The only economic case for raising the minimum wage that is even potentially theoretically sound is the case built upon the belief that employers of low-skilled workers possess monopsony power in the market for low-skilled workers.  (As argued here before, monopsony power is a necessary condition for a higher minimum wage not to reduce the employment prospects of low-skilled workers; it is not a sufficient condition.)

So what are we to make of the City of Los Angeles’s move to raise the hourly minimum wage there to $15 by 2020?  Why wait until 2020?  Why not immediately or, say, on June 1st 2015?

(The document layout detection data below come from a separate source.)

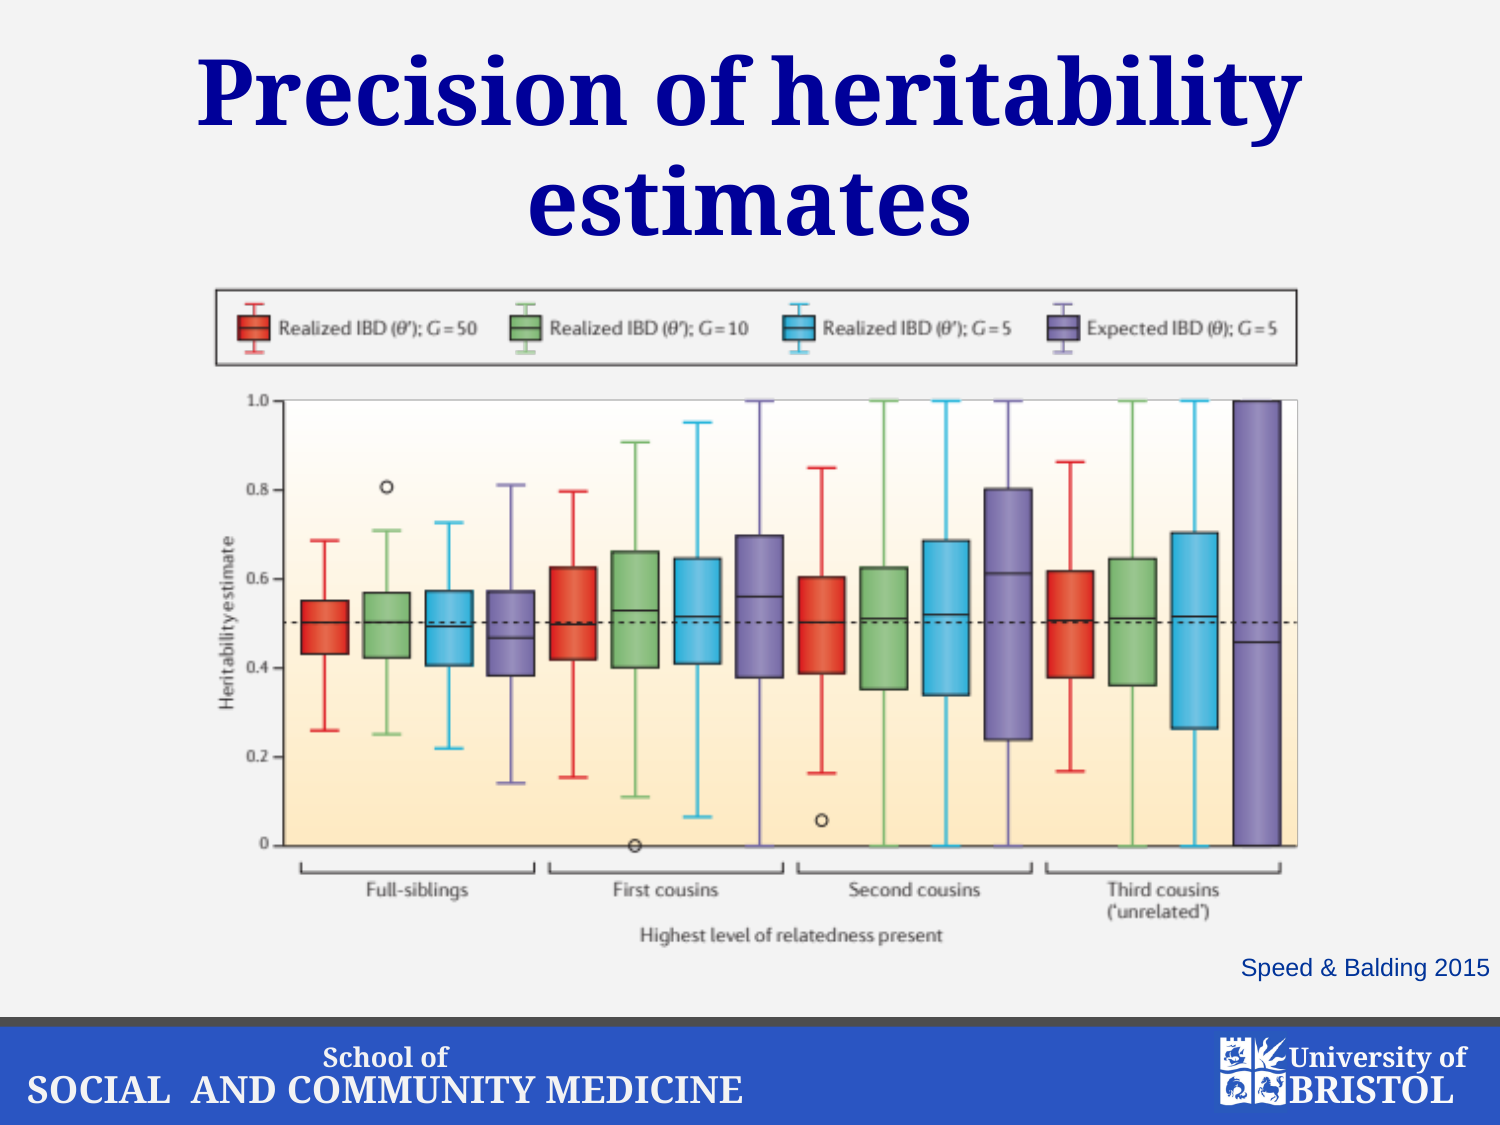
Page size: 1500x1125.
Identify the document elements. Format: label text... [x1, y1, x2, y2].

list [112, 274, 1388, 951]
picture [1214, 1031, 1288, 1113]
text_box Speed & Balding 2015 [1226, 944, 1500, 989]
title Precision of heritability estimates [112, 49, 1388, 238]
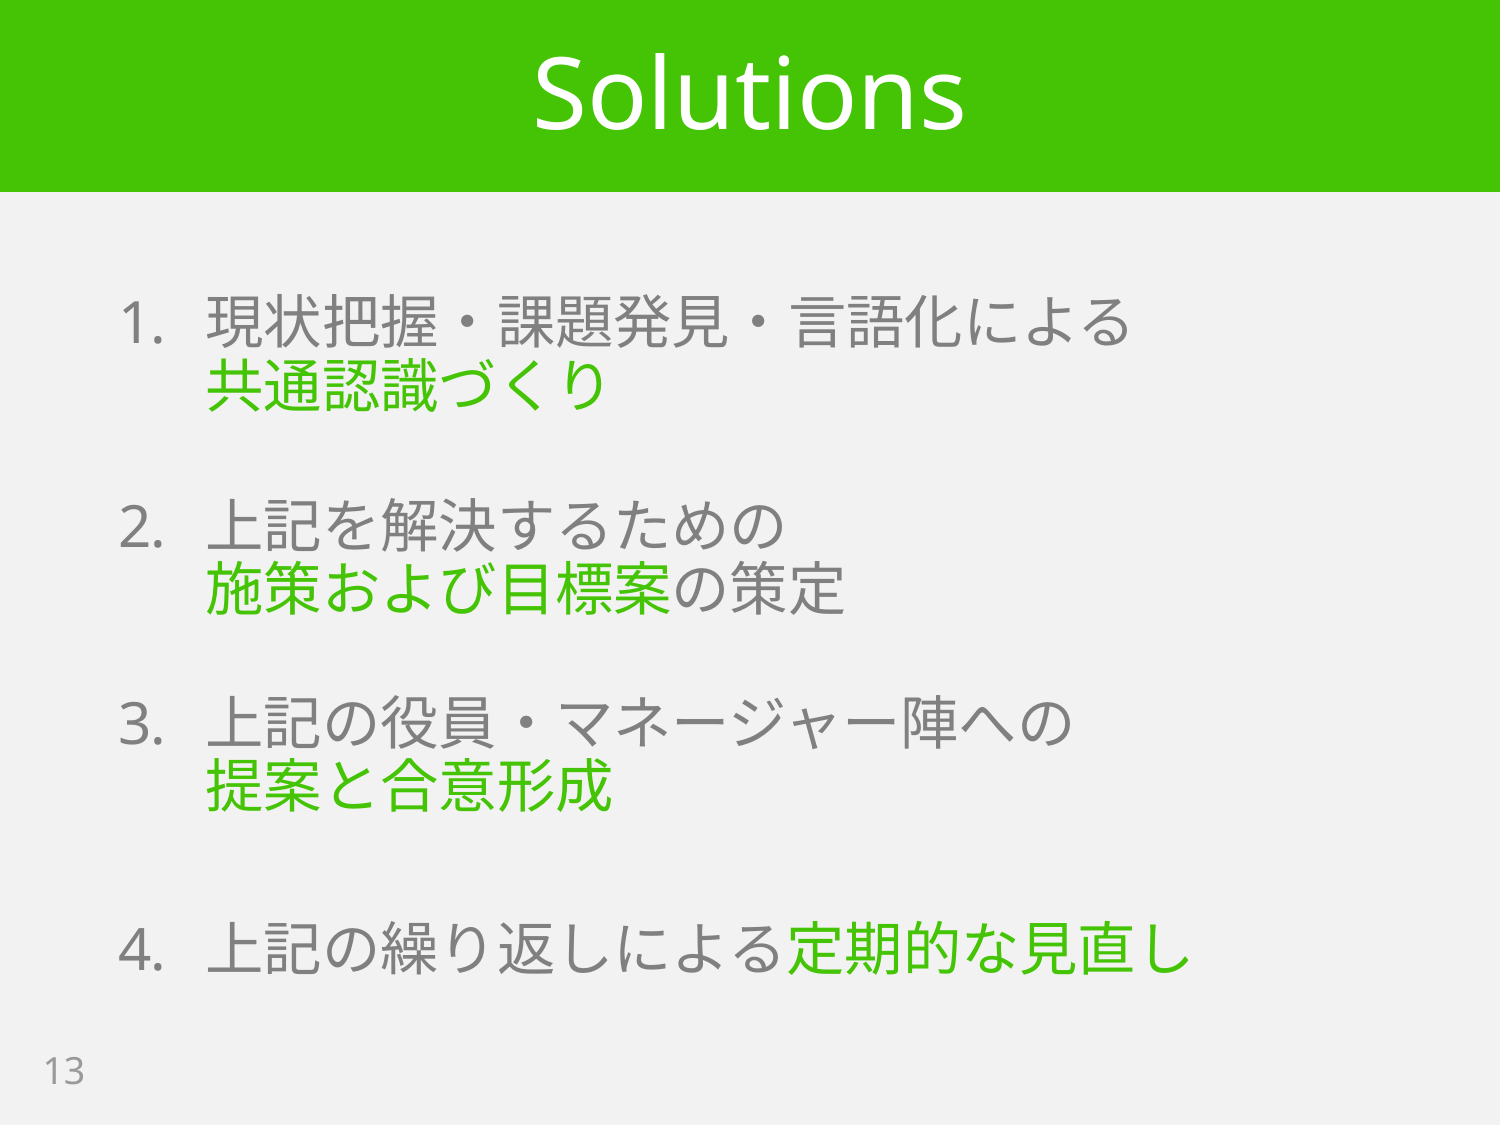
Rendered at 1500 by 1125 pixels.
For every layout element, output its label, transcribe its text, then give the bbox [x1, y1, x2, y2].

list 現状把握・課題発見・言語化による 共通認識づくり 上記を解決するための 施策および目標案の策定 上記の役員・マネージャー陣への 提案と合意形成 上記の繰り返しによる定期的な見直し [103, 277, 1397, 1000]
slide_number 13 [27, 1042, 146, 1102]
title Solutions [0, 53, 1500, 140]
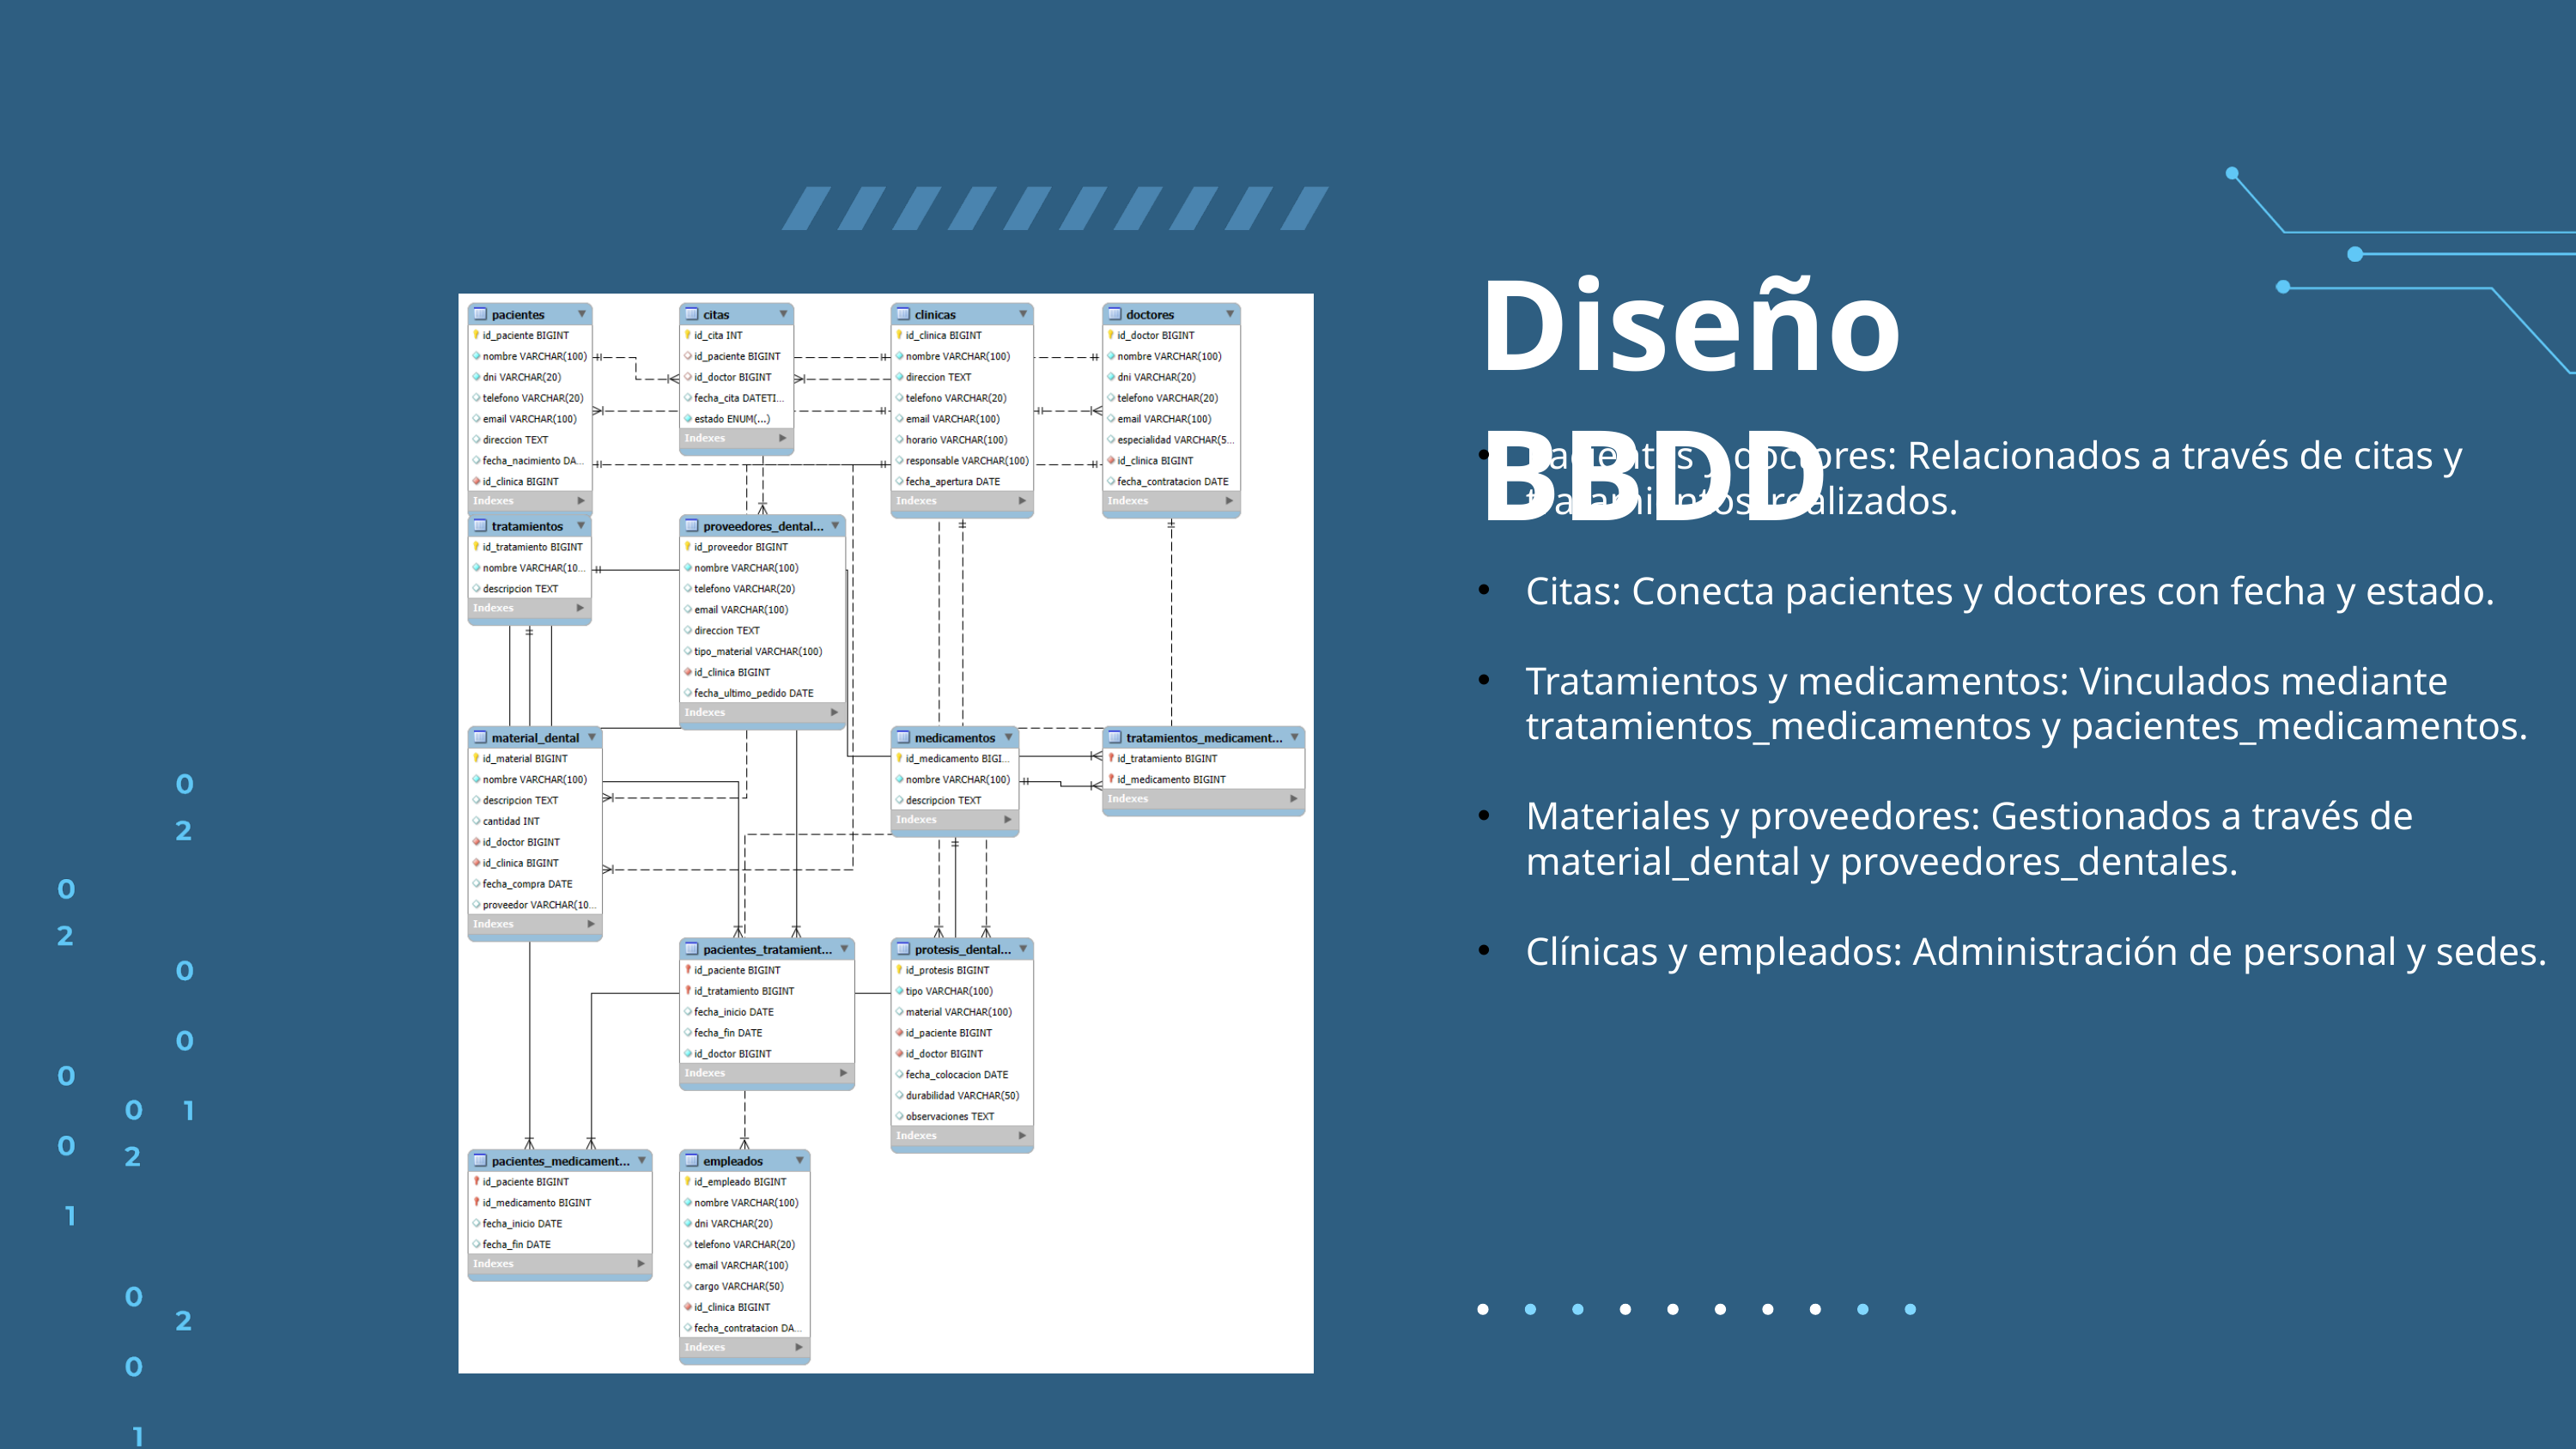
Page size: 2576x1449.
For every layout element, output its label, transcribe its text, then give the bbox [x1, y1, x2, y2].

text_box Pacientes y doctores: Relacionados a través de citas y tratamientos_realizados. Citas: Conecta pacientes y doctores con fecha y estado. Tratamientos y medicamentos: Vinculados mediante tratamientos_medicamentos y pacientes_medicamentos. Materiales y proveedores: Gestionados a través de material_dental y proveedores_dentales. Clínicas y empleados: Administración de personal y sedes. [1477, 432, 2576, 973]
text_box Diseño BBDD [1477, 246, 2188, 432]
picture [2226, 167, 2576, 381]
picture [781, 182, 1329, 230]
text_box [1477, 1303, 1917, 1316]
picture [39, 742, 221, 1449]
picture [458, 294, 1314, 1373]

If this minimum-wage hike is truly justified by employer monopsony power, there’s no reason for any delay in hiking the wage.  If employers of low-skilled Angelenos truly have monopsony power of the sort that the best pro-minimum-wage economists assert is prevalent enough in reality to justify government-imposd minimum wages – and if government-imposed minimum wages really are ‘scientific’ responses to the prevalence of such monopsony power – then raising the minimum wage in Los Angeles from its current rate of $9 per hour all the way up to its ‘desired’ rate of $15 per hour should be done immediately.  Why the gradualism?  Why wait five years to raise the wage to its appropriate height?  The monopsony power that justifies raising the minimum wage, if it is real, exists today in full.  And if $15 per hour is the ‘right’ minimum wage to offset the baneful consequences of employers’ monopsony power, then economic theory is clear that there is nothing to be gained, and only gains for low-skilled workers to be foregone, by any delay in raising the minimum wage to $15 per hour.

Most readers of this blog know – not because they read this blog, but because they exercise economically informed common sense (of the sort, sadly, that is schooled out of too many non-GMU-type academic economists!) – that employers of low-skilled workers (especially those in large cities such as L.A.) have no monopsony power to speak of.  Employers certainly don’t have monopsony power in such magnitudes and so generally as to justify a government-imposed minimum wage.  So it’s unsurprising to me and, I’m sure, to most of this blog’s readership that L.A.’s massive minimum-wage hike is phased in over five years.  This phasing-in not only mutes and, hence, helps to hide, the ill-effects of the minimum wage; more significantly, this phasing-in is solid evidence that minimum-wage hikes are in fact not scientific responses by government to the prevalence of employer monopsony power.

It’s high time that tweedy academic economists stop lending their professional and scientific creds to politicians seeking only cheap applause and valuable votes from the economically uninformed masses (who too readily cheer policies with lovely titles) and kudos and campaign contributions from labor unions and other rent-seekers (who gain financially from government policies that price many of the lowest-skilled and most vulnerable workers out of jobs).